North Dakota's economy remaining strong despite regional challenges
It was the only state that showed economic growth in a survey of regional supply managers last month.
North Dakota is the only state in the nine-state Mid-America region with a growing economy.
Dr. Ernie Goss is an economics professor at Creighton University, and conducts a monthly survey of regional supply managers in the region. North Dakota’s reading on the Business Conditions Index for November was 53.5, down a bit from October’s reading of 57.5. Any reading above 50 indicates economic growth.
Goss says North Dakota’s agriculture and energy sectors are remaining strong, despite a struggle to find qualified workers.
"You'd have to say that energy prices are probably going to continue to remain in this very high range, with what's happening in Ukraine, and Europe and so-on in the battle going on with Russia pushing up oil prices.
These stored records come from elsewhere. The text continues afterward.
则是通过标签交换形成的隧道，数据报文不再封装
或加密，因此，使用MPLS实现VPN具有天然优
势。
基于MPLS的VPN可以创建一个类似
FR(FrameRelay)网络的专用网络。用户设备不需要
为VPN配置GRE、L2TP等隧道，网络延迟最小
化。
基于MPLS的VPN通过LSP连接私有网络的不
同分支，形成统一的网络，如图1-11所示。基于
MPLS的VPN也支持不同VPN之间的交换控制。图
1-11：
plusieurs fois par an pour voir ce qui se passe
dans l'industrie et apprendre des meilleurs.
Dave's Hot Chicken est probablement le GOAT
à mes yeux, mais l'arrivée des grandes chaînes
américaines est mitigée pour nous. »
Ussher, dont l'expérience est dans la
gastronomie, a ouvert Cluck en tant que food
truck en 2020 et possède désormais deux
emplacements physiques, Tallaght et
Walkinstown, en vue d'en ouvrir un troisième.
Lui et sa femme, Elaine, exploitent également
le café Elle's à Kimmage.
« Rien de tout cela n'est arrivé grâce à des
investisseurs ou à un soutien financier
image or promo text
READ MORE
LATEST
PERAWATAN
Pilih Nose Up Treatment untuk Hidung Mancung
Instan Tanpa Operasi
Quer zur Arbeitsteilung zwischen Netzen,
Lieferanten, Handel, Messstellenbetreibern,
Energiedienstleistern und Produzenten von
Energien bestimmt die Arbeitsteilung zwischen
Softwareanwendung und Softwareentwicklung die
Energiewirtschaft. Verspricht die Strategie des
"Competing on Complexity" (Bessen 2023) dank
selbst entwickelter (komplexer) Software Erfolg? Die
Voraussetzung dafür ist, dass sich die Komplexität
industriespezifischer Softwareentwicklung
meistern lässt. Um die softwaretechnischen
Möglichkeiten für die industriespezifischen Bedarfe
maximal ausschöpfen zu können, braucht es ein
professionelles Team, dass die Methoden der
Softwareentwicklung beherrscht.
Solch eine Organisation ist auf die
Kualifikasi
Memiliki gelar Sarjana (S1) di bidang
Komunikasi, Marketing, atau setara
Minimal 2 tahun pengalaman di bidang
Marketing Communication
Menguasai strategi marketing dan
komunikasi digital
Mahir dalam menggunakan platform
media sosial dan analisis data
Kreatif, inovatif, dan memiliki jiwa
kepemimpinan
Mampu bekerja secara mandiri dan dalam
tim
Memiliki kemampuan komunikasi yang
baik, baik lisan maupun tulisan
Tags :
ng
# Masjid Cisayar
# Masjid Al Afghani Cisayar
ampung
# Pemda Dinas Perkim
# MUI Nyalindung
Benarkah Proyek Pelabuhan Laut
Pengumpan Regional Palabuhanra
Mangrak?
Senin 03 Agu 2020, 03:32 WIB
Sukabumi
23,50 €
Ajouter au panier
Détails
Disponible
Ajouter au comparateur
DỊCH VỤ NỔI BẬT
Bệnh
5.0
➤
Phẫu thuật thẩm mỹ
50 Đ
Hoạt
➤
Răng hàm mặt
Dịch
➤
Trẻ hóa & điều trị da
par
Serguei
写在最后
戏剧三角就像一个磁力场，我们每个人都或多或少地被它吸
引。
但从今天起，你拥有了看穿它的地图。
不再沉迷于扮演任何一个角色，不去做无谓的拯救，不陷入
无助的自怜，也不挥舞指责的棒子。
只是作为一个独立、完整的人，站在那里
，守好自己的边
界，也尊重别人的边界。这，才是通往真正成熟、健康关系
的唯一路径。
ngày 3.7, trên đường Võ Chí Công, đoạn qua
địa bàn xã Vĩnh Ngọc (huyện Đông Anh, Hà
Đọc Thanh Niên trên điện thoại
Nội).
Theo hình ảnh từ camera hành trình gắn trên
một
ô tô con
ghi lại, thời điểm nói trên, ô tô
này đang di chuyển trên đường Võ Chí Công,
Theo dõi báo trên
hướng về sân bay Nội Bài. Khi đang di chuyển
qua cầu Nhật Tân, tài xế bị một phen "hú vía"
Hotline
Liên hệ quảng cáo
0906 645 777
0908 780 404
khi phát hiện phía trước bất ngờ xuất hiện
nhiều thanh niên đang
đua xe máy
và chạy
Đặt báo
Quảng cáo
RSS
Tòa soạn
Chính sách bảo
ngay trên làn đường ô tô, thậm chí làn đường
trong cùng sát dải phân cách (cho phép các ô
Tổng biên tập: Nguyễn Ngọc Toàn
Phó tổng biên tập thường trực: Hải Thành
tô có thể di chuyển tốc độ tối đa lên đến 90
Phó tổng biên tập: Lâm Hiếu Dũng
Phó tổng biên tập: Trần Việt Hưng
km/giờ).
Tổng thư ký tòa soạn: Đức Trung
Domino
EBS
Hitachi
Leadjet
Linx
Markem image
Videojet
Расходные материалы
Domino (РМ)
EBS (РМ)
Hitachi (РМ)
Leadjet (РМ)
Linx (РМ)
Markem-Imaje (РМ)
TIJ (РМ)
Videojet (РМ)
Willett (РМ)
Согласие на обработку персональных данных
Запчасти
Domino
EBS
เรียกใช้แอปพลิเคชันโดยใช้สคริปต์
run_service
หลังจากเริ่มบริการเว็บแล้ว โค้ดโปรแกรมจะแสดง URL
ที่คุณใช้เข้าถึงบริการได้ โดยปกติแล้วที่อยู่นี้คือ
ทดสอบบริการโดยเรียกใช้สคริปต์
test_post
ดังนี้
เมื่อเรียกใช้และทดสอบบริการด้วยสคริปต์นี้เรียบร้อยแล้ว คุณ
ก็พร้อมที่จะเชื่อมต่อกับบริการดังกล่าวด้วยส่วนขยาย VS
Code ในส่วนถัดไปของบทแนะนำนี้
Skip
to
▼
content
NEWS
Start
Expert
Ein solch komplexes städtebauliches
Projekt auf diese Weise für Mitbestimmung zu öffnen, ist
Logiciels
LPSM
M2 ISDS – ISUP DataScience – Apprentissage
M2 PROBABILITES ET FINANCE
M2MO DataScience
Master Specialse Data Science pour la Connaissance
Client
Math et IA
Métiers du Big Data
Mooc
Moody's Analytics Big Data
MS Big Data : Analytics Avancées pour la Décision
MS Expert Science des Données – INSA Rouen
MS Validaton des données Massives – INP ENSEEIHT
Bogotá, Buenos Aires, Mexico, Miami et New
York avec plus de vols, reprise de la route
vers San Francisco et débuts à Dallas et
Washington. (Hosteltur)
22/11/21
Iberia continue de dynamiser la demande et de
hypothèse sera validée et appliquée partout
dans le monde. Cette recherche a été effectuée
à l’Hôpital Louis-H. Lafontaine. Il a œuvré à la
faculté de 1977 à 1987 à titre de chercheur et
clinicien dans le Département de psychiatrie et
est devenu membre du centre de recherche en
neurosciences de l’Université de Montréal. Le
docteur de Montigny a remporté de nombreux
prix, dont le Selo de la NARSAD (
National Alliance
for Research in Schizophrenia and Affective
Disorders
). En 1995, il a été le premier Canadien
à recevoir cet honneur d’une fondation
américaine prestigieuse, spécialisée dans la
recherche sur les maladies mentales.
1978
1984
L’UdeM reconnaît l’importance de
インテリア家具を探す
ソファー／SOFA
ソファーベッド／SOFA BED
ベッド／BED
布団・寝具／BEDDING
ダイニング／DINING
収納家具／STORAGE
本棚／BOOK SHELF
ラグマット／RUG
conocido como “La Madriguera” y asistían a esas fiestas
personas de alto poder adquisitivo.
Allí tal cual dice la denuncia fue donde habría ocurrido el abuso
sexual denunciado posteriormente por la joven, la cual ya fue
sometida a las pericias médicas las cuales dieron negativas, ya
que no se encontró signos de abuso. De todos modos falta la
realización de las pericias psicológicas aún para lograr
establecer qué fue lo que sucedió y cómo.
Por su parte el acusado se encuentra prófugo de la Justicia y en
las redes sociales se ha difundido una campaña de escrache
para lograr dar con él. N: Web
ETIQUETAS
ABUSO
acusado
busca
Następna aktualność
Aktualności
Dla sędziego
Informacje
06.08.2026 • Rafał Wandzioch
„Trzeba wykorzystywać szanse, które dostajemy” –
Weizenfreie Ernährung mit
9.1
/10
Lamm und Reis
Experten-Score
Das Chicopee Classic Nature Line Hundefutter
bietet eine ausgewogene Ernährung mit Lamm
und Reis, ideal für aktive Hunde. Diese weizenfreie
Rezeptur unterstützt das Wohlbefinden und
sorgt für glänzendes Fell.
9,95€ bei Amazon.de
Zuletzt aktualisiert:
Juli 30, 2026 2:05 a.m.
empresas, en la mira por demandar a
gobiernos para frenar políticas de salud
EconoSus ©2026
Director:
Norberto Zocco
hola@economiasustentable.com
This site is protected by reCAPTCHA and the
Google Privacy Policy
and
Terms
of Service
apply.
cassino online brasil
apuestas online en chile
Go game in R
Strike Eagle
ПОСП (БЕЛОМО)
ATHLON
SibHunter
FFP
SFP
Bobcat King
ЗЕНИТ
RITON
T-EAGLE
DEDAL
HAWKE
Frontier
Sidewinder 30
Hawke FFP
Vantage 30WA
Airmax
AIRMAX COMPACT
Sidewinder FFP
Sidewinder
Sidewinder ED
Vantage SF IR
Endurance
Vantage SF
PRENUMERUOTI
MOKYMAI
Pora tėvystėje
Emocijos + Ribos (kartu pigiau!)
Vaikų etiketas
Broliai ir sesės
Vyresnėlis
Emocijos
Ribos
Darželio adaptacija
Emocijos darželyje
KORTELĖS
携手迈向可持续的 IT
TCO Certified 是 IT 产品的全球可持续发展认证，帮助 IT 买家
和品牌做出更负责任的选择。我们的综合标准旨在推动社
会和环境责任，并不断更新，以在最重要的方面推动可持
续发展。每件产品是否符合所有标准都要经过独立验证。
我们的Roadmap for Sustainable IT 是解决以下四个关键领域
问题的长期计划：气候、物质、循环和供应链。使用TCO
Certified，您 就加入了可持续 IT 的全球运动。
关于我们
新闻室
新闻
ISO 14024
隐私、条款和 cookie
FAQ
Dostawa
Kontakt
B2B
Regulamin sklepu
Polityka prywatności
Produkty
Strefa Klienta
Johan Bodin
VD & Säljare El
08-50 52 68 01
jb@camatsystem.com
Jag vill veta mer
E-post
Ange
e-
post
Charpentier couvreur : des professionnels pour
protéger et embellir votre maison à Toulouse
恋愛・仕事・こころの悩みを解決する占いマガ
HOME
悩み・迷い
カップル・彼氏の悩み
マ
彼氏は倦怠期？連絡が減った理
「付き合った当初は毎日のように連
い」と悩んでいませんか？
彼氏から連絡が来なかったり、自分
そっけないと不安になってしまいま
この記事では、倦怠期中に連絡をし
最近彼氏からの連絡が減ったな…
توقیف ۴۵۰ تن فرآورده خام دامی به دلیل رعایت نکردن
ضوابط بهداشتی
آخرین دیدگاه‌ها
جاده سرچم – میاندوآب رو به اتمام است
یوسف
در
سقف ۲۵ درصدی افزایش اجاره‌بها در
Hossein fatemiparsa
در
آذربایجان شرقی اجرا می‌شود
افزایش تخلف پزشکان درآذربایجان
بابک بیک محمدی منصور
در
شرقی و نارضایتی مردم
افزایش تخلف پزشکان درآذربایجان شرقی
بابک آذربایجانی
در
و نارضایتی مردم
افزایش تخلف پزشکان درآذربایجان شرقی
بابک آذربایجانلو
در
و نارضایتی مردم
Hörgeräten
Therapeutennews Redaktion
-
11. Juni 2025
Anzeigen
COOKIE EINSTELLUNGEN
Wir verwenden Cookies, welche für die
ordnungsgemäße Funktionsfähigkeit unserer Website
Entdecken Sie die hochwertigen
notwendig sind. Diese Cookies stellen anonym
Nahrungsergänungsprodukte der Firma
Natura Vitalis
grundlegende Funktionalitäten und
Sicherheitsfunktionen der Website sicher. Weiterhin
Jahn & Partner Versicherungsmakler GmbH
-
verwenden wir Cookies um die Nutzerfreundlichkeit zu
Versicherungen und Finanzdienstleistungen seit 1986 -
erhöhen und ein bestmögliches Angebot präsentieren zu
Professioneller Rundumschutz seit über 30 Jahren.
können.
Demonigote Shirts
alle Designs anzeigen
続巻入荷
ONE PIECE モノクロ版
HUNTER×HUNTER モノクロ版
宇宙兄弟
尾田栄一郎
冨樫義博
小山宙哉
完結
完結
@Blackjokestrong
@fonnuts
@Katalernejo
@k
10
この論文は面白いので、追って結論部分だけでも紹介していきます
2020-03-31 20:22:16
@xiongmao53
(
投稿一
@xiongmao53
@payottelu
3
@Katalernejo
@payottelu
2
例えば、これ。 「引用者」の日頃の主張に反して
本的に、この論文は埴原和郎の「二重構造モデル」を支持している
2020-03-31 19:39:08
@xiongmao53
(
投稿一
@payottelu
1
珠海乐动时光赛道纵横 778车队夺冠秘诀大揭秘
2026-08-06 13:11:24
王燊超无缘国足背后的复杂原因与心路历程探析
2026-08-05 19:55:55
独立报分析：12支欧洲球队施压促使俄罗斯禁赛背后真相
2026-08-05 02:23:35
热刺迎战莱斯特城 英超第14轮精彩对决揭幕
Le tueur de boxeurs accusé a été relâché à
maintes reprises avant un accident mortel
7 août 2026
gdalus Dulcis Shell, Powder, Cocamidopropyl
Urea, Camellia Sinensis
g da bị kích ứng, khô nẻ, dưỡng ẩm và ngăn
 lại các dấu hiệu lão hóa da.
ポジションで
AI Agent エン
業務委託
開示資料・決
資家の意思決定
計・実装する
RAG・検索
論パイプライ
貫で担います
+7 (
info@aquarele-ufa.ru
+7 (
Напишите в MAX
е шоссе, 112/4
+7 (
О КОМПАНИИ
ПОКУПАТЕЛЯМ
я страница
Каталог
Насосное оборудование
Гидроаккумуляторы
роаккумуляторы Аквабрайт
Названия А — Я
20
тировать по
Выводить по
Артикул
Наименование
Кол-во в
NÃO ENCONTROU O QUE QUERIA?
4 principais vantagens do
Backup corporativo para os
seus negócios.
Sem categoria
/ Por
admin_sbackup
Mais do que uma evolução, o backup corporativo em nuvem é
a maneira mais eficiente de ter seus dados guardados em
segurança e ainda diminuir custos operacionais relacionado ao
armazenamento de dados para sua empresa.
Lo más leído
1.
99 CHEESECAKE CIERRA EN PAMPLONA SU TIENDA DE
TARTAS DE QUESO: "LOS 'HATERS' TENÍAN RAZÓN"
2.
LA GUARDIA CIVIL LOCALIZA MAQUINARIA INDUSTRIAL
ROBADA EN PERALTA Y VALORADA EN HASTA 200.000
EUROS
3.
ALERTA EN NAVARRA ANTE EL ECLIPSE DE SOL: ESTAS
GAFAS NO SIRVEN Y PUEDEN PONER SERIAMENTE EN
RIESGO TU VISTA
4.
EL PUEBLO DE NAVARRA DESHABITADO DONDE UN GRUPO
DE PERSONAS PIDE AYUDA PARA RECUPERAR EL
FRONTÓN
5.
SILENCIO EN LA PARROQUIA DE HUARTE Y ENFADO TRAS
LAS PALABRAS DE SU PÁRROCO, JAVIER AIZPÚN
So that tends to have a positive impact on North Dakota, and I expect that to continue. For the region though, we're looking at slower growth and even slow to no, to negative growth in the first half of 2023."
Goss says he expects a slowdown of the overall economy in at least the first half of next year. He says the real issue at hand is the Federal Reserve continuing to raise interest rates.
"The Fed is trying to arrange what they call a 'soft landing,' where inflation comes down and the unemployment rate doesn't come up too high. But the bets are right now that it's not going to be a crash landing, but it's not going to be a soft landing in my judgment; somewhere in-between as the economy slows down. We'll see higher interest rates, higher prices. Prices have not come down as fast as the Federal Reserve would like them to, and we're seeing some real bottlenecks there. We're still seeing a real shortage of workers, which is true in North Dakota and throughout the region."
Goss says 65 percent of businesses surveyed are reporting a shortage in qualified workers.
Goss says it also remains to be seen what the impacts of any potential rail strikes may have on the overall economy. He says non-union, “wildcat” strikes would heavily impact this region of the country.